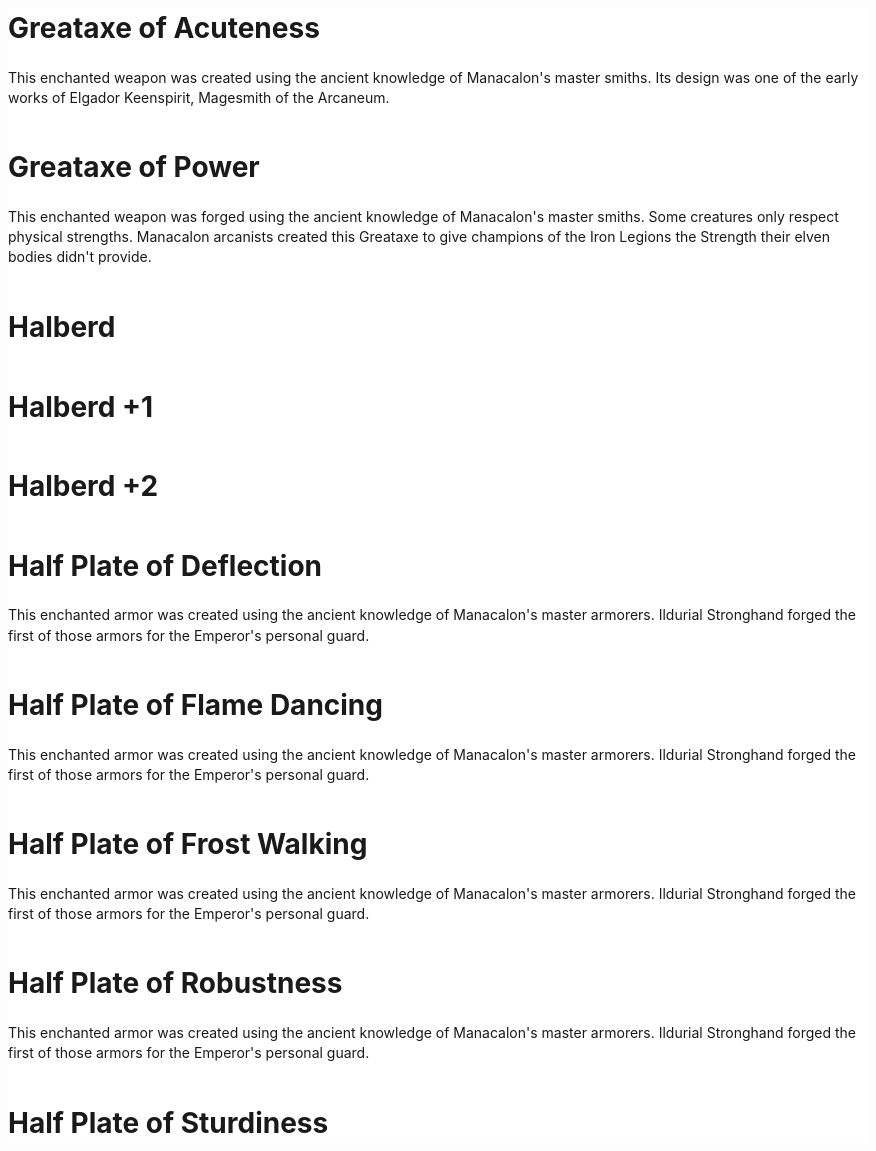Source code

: # Greataxe of Acuteness

This enchanted weapon was created using the ancient knowledge of Manacalon's master smiths. Its design was one of the early works of Elgador Keenspirit, Magesmith of the Arcaneum.

# Greataxe of Power

This enchanted weapon was forged using the ancient knowledge of Manacalon's master smiths. Some creatures only respect physical strengths. Manacalon arcanists created this Greataxe to give champions of the Iron Legions the Strength their elven bodies didn't provide.

# Halberd



# Halberd +1



# Halberd +2



# Half Plate of Deflection

This enchanted armor was created using the ancient knowledge of Manacalon's master armorers. Ildurial Stronghand forged the first of those armors for the Emperor's personal guard.

# Half Plate of Flame Dancing

This enchanted armor was created using the ancient knowledge of Manacalon's master armorers. Ildurial Stronghand forged the first of those armors for the Emperor's personal guard.

# Half Plate of Frost Walking

This enchanted armor was created using the ancient knowledge of Manacalon's master armorers. Ildurial Stronghand forged the first of those armors for the Emperor's personal guard.

# Half Plate of Robustness

This enchanted armor was created using the ancient knowledge of Manacalon's master armorers. Ildurial Stronghand forged the first of those armors for the Emperor's personal guard.

# Half Plate of Sturdiness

■ ■ ■ ■ ■ ■ ■

What is needed >> Please set out every line of the listing above as a Markdown table with the columns "Row" and "Line", leaving out the blank lines and the pictures.

Exercise result >>
| Row | Line |
|---|---|
| 1 | Source code |
| 2 | : # Greataxe of Acuteness |
| 3 | This enchanted weapon was created using the ancient knowledge of Manacalon's master smiths. Its design was one of the early works of Elgador Keenspirit, Magesmith of the Arcaneum. |
| 4 | # Greataxe of Power |
| 5 | This enchanted weapon was forged using the ancient knowledge of Manacalon's master smiths. Some creatures only respect physical strengths. Manacalon arcanists created this Greataxe to give champions of the Iron Legions the Strength their elven bodies didn't provide. |
| 6 | # Halberd |
| 7 | # Halberd +1 |
| 8 | # Halberd +2 |
| 9 | # Half Plate of Deflection |
| 10 | This enchanted armor was created using the ancient knowledge of Manacalon's master armorers. Ildurial Stronghand forged the first of those armors for the Emperor's personal guard. |
| 11 | # Half Plate of Flame Dancing |
| 12 | This enchanted armor was created using the ancient knowledge of Manacalon's master armorers. Ildurial Stronghand forged the first of those armors for the Emperor's personal guard. |
| 13 | # Half Plate of Frost Walking |
| 14 | This enchanted armor was created using the ancient knowledge of Manacalon's master armorers. Ildurial Stronghand forged the first of those armors for the Emperor's personal guard. |
| 15 | # Half Plate of Robustness |
| 16 | This enchanted armor was created using the ancient knowledge of Manacalon's master armorers. Ildurial Stronghand forged the first of those armors for the Emperor's personal guard. |
| 17 | # Half Plate of Sturdiness |